My loving mother lived courageously with the threats of evil eyes, warning all within her reach of the perils of ignoring them. They were part of a larger assembly of superstitions that guided all of our lives since birth. For example, she warned us never to step outside within three hours of washing our hair - a rigid rule in our house that, if broken, could lead to pneumonia or painful death. She never said why that was so.

We were always under strict orders never to sleep on our left side. It had something to do with the pressure on the heart, as she explained it. Besides, wasn't there a rumor that an elderly fellow up the street had succumbed to a heart attack in the middle of the night and was found to be sleeping on his left side?

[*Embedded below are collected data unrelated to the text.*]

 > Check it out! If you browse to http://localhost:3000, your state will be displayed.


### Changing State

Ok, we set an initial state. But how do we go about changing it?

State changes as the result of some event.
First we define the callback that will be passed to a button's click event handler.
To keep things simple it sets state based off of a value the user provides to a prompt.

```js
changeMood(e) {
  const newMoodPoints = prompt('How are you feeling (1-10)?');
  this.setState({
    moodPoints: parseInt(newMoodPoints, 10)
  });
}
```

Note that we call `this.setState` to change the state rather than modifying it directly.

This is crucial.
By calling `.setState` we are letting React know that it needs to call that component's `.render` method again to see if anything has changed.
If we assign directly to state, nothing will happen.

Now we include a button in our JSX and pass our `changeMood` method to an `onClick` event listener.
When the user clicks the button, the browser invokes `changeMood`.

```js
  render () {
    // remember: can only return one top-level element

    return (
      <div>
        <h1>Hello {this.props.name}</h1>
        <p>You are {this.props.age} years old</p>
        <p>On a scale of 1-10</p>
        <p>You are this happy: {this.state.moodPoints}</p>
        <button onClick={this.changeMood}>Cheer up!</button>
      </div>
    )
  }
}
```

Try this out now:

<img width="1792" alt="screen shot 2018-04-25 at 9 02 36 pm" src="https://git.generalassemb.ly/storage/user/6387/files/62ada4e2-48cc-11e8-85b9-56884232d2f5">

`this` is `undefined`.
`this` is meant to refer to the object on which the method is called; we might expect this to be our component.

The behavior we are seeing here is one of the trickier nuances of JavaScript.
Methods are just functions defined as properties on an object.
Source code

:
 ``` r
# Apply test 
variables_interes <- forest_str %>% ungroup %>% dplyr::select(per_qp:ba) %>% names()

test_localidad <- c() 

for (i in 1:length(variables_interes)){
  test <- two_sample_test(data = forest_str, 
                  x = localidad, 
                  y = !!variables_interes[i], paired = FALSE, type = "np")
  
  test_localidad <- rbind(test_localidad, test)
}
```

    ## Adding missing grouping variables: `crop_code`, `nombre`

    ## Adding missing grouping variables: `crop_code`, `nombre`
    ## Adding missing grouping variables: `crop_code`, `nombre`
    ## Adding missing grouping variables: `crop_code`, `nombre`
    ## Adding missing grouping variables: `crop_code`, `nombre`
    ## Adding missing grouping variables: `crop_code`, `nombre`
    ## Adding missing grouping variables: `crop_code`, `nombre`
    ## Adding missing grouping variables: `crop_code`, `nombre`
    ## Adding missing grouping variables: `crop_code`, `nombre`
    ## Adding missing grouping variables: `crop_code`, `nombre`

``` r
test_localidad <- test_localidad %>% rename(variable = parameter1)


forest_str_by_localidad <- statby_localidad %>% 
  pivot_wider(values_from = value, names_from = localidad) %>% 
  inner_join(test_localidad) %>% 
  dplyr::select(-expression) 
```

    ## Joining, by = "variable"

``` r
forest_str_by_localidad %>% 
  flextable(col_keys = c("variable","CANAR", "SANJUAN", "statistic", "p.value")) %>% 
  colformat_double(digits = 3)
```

I must tell you, too, of my near encounter with death as a 12-year-old as I burned up with fever from pneumonia. Ignoring medical science, Mom slid a large butcher's knife under my pillow and sat at bedside throughout the night until I came to my senses at dawn. With that, she withdrew the knife, kissed it and concluded that it had cut the fever!

My Aunt Lulu played the superstition route daily with stacks of "dream books" that would associate a three-digit number to whatever dream you had in your deepest slumber. A few pennies on the dream image in the book and you would greatly improve your chances of winning a few more cents. Of course, there were 999 possibilities of 3-digit numbers so your chances with this gambling exercise were rather slim. May Aunt Lulu rest (peacefully) in Vegas!

Like countless others, my mother took steps to ward off the evil eye with a tiny gold pendant that she strung around my neck. It was shaped like a an animal horn and called a corno by an Italian family that gave it to her. With a corno, you could be reasonably safe from the dark spirits that threaten us every day. Back when I was being tutored in the Italian language, my teacher was annoyed to get a phone call from his wife that she had been afflicted by an evil eye from a stranger at the next table in the restaurant. She rushed home and went to work ridding herself of the certain misfortune (What? Nobody ever says!) with a batch of tea leaves placed above her head. At least that's how my tutor later explained it with wry disbelief.

History tells us that even Plato referenced evil eyes and may have believed in them himself. Are any of us smart enough to play in Plato's league? I think not. Fair warning to 84 pct. of Americans who reject the notion of the evil eye.

2 comments:

Jack said...

I have my eye on you

Grumpy Abe said...

your time. I'm wearing two corni today. Be not the first for whom the new is eyed, nor the last for whom the old is eyed.